Task item:
Copy out the data exactly, leaving the pictures behind.

--------------------------------------------------

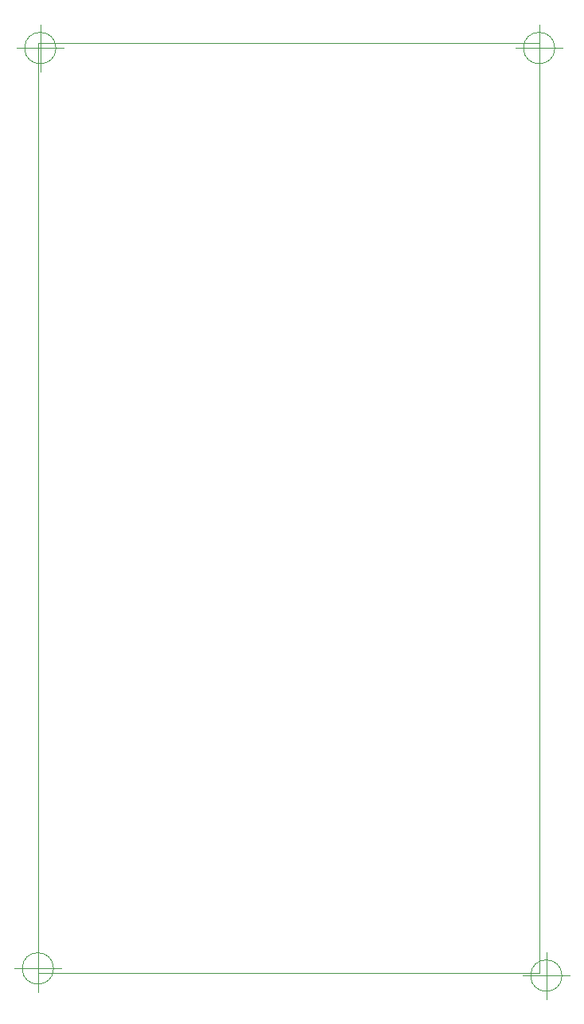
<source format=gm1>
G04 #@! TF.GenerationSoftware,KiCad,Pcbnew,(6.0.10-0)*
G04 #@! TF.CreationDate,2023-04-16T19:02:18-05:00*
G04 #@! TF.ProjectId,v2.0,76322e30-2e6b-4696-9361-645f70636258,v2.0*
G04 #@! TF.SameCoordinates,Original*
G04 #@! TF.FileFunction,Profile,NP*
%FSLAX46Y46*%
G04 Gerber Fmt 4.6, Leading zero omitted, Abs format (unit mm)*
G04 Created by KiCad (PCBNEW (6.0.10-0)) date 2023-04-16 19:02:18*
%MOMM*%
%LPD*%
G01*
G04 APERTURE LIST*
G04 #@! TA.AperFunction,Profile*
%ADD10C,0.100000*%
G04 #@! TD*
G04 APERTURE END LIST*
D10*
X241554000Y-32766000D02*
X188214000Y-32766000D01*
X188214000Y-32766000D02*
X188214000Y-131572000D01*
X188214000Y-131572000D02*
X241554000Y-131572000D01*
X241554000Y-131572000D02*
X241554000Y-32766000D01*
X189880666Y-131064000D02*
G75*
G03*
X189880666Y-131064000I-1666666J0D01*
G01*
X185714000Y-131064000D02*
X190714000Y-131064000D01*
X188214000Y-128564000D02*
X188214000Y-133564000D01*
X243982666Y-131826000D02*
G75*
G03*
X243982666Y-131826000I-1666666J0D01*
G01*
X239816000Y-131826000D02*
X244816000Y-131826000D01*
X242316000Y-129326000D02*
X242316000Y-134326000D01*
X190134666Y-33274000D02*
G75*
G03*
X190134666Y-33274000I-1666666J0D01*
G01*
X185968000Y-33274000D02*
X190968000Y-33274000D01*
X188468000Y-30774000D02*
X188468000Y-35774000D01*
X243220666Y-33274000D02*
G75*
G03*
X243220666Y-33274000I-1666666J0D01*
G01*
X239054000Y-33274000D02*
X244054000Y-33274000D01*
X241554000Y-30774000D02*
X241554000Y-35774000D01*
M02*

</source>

--------------------------------------------------

Finished task:
<source format=gm1>
G04 #@! TF.GenerationSoftware,KiCad,Pcbnew,(6.0.10-0)*
G04 #@! TF.CreationDate,2023-04-16T19:02:18-05:00*
G04 #@! TF.ProjectId,v2.0,76322e30-2e6b-4696-9361-645f70636258,v2.0*
G04 #@! TF.SameCoordinates,Original*
G04 #@! TF.FileFunction,Profile,NP*
%FSLAX46Y46*%
G04 Gerber Fmt 4.6, Leading zero omitted, Abs format (unit mm)*
G04 Created by KiCad (PCBNEW (6.0.10-0)) date 2023-04-16 19:02:18*
%MOMM*%
%LPD*%
G01*
G04 APERTURE LIST*
G04 #@! TA.AperFunction,Profile*
%ADD10C,0.100000*%
G04 #@! TD*
G04 APERTURE END LIST*
D10*
X241554000Y-32766000D02*
X188214000Y-32766000D01*
X188214000Y-32766000D02*
X188214000Y-131572000D01*
X188214000Y-131572000D02*
X241554000Y-131572000D01*
X241554000Y-131572000D02*
X241554000Y-32766000D01*
X189880666Y-131064000D02*
G75*
G03*
X189880666Y-131064000I-1666666J0D01*
G01*
X185714000Y-131064000D02*
X190714000Y-131064000D01*
X188214000Y-128564000D02*
X188214000Y-133564000D01*
X243982666Y-131826000D02*
G75*
G03*
X243982666Y-131826000I-1666666J0D01*
G01*
X239816000Y-131826000D02*
X244816000Y-131826000D01*
X242316000Y-129326000D02*
X242316000Y-134326000D01*
X190134666Y-33274000D02*
G75*
G03*
X190134666Y-33274000I-1666666J0D01*
G01*
X185968000Y-33274000D02*
X190968000Y-33274000D01*
X188468000Y-30774000D02*
X188468000Y-35774000D01*
X243220666Y-33274000D02*
G75*
G03*
X243220666Y-33274000I-1666666J0D01*
G01*
X239054000Y-33274000D02*
X244054000Y-33274000D01*
X241554000Y-30774000D02*
X241554000Y-35774000D01*
M02*

</source>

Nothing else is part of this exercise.